According to Desser, academics are a major concern for students seeking the flu shot.

“People who have had the flu affect (their) academics are more likely to get a shot later on,” she said. “Some people can lose (as much as) two weeks (from their studies).”

Another student, an undeclared first-year, said she has only been healthy a few weeks this quarter, and that she’s getting the shot because she gets “sick a lot.”

She added that many of her friends in the dorms have already received the vaccine.

While anyone could contract influenza, it is especially recommended that specific demographics get vaccinated.

People who have weakened immune systems are particularly susceptible, and are urged to get the shot each flu season to protect themselves. This includes the very young and very old or those with immune disorders or other illnesses.

Since influenza is a communicable disease, people whose lives put them in contact with susceptible people or a large number of people are urged to get the shot to prevent the spread of the virus.

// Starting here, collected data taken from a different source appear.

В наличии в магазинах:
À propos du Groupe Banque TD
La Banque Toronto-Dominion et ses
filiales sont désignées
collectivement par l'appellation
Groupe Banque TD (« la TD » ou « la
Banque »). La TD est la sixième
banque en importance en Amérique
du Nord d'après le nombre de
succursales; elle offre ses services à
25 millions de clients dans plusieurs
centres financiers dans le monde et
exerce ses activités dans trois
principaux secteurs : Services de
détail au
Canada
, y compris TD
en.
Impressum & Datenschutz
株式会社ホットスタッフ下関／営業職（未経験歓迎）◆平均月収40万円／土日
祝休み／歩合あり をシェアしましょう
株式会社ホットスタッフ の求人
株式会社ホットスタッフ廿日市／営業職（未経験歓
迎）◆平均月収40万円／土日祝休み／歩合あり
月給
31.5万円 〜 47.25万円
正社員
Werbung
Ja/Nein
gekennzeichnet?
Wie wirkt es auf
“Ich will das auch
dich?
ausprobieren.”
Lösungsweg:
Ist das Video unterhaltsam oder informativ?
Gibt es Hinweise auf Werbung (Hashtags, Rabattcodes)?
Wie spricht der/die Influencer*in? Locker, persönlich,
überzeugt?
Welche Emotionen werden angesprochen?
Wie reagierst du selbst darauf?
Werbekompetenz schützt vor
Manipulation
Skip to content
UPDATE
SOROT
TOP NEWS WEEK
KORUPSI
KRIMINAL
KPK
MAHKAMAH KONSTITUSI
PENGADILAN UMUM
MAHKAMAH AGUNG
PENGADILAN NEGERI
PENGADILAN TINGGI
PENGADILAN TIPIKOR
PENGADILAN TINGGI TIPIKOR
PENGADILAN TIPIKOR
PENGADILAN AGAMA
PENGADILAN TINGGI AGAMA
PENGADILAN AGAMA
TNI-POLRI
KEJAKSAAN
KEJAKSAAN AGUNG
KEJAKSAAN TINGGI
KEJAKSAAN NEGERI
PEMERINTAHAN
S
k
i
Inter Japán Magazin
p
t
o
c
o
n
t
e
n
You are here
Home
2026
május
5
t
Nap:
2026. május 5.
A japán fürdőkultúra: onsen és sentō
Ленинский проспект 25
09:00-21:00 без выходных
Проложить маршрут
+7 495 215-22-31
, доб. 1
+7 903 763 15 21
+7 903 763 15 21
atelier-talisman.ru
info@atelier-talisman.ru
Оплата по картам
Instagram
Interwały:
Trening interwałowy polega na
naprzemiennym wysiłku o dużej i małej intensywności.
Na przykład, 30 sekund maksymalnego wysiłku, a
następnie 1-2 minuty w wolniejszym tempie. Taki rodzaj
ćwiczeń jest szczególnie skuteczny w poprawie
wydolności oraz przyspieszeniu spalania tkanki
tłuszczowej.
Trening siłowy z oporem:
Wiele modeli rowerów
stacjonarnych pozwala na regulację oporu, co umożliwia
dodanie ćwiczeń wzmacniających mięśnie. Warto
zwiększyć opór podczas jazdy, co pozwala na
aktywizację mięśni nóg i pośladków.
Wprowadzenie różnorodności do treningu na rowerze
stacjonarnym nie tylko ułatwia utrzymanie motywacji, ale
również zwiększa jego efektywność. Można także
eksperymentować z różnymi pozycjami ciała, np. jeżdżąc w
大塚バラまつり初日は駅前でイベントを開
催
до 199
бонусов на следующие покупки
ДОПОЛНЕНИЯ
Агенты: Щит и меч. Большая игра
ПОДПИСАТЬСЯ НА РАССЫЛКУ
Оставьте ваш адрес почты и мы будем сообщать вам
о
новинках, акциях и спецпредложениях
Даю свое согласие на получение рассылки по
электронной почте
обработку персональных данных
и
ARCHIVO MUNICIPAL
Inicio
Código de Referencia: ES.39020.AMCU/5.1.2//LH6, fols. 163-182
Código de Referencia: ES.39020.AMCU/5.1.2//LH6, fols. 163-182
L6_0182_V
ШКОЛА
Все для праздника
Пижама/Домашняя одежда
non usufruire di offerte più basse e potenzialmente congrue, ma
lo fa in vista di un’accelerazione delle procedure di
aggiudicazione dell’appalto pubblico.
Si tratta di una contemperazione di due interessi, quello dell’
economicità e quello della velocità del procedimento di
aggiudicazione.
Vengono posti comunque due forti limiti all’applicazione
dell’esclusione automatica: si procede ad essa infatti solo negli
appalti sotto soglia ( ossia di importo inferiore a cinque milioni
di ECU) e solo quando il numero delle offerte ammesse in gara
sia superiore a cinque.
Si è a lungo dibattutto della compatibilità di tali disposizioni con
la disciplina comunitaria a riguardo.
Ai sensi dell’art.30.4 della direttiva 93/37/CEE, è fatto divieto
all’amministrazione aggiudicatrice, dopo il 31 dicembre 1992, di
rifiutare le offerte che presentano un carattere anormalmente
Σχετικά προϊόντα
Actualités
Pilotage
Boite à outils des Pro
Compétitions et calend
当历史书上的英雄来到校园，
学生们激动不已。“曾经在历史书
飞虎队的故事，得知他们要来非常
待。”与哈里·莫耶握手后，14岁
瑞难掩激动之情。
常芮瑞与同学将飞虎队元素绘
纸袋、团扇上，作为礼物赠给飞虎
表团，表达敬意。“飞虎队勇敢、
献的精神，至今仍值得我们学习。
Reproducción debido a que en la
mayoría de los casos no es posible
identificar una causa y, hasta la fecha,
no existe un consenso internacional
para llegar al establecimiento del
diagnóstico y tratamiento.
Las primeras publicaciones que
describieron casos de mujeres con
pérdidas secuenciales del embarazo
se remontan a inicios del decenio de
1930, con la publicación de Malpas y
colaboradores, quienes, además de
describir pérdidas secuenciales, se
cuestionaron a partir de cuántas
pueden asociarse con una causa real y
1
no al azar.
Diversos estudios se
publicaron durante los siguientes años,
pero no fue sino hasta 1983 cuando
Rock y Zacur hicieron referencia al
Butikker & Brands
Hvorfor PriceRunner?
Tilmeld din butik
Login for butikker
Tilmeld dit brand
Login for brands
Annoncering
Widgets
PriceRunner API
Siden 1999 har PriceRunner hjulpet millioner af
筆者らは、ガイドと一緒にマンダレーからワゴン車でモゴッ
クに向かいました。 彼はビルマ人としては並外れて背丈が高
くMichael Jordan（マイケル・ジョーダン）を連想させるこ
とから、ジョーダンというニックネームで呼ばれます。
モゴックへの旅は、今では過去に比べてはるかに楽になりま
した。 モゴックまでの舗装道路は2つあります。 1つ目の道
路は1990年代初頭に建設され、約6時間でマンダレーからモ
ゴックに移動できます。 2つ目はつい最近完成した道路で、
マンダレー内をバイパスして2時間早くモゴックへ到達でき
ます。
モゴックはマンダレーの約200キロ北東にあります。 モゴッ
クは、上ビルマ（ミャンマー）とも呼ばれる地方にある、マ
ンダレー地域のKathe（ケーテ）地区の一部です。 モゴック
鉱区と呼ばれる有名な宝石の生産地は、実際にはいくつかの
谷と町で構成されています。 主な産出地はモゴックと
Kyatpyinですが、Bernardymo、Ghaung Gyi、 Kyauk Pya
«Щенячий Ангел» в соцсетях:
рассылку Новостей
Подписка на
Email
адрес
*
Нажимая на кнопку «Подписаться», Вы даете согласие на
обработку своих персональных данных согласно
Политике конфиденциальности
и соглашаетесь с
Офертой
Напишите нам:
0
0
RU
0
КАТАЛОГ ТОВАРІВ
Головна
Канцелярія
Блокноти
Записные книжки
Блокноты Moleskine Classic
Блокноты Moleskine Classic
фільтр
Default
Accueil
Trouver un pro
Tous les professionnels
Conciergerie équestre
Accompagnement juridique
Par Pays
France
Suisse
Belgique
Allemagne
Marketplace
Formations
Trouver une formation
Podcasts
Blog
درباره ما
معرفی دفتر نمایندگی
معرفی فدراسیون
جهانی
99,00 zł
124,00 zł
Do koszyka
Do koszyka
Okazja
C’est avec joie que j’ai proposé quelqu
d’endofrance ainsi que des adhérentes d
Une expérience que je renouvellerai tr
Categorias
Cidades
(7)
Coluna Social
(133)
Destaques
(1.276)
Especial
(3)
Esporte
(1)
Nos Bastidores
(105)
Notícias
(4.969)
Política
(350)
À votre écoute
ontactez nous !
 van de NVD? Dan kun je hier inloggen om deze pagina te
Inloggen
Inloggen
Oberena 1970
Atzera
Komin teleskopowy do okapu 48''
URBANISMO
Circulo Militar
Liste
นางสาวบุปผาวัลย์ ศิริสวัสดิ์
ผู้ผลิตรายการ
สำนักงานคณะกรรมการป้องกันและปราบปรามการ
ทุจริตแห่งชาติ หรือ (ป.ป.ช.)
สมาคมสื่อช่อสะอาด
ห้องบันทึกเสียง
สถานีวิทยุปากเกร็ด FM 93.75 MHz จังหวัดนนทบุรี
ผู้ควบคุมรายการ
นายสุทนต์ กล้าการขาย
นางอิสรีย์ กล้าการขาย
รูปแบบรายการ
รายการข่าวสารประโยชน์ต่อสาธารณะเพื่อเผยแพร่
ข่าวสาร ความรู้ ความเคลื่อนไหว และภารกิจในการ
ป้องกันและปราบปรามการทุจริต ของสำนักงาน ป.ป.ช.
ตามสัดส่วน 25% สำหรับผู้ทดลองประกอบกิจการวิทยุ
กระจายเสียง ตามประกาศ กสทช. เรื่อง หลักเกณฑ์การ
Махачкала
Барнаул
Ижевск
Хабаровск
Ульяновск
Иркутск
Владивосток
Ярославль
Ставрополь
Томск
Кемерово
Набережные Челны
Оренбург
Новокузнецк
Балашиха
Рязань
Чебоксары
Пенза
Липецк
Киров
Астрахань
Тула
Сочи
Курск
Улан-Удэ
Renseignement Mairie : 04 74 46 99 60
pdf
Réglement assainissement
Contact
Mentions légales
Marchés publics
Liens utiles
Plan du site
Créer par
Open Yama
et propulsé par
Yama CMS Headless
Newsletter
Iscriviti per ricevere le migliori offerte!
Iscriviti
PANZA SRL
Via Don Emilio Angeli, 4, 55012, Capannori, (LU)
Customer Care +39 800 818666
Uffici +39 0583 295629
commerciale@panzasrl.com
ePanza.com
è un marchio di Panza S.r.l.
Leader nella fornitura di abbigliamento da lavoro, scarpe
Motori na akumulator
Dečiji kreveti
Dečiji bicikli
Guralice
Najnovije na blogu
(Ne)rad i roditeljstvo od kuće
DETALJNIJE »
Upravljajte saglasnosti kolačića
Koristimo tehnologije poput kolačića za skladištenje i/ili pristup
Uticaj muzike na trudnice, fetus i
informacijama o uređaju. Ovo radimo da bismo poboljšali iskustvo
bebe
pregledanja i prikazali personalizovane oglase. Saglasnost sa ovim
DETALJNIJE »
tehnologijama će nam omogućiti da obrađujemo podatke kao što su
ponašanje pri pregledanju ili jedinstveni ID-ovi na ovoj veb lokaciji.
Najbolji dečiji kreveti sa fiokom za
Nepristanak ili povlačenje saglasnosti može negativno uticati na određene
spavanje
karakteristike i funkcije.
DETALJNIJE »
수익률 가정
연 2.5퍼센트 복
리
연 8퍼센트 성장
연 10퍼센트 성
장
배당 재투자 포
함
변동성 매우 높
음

People in this group include health care workers, childcare workers, and people living in high density housing, such as residence halls.

Getting vaccinated is performing a public service by helping to stem the spread of the flu, according to Desser.

The Ashe flu shots are paid for by student fees and are free to UCLA students with an appointment, while supplies last.

Other local pharmacies offer the shot as well; Ralph’s pharmacy charges $17 and also requires an appointment

To combat influenza each season, scientists consult epidemiological and statistical forecasting models and put together a vaccine battery of the viral strains that are expected to be most common.

As with all vaccines, the idea is to give the immune system a taste of the disease-causing organism (or pathogen) so the immune system can rapidly detect and degrade it.

The vaccines are typically filled with dead pathogen (heat-killed bacteria or deactivated virus) so that they do not infect, but still interact with the part of the memory component of the immune system.

This can cause some complication, such as mild fever and possible allergic reaction.

There are three major types of influenza (and many subtypes) and most newly discovered strains are similar enough to existing strains so that new vaccines are not necessary.

Influenza is responsible for some of the worst world-wide epidemics in human history, including 20 million deaths in 1918-1919, which is more than the number of casualties during World War I.